> **Problem to solve**
When a line of the entries contains "Помидор", please list that line.
START Excerpted records
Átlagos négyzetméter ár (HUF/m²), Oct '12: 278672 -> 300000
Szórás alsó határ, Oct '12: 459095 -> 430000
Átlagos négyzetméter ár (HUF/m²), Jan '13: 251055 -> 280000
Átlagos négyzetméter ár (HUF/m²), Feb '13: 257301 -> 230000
END Excerpted records
START Excerpted records
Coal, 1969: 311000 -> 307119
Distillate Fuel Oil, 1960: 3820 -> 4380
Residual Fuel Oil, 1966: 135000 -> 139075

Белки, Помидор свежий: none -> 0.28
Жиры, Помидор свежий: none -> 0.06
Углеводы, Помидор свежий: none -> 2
END Excerpted records
> **Exercise answer**
Белки, Помидор свежий: none -> 0.28
Жиры, Помидор свежий: none -> 0.06
Углеводы, Помидор свежий: none -> 2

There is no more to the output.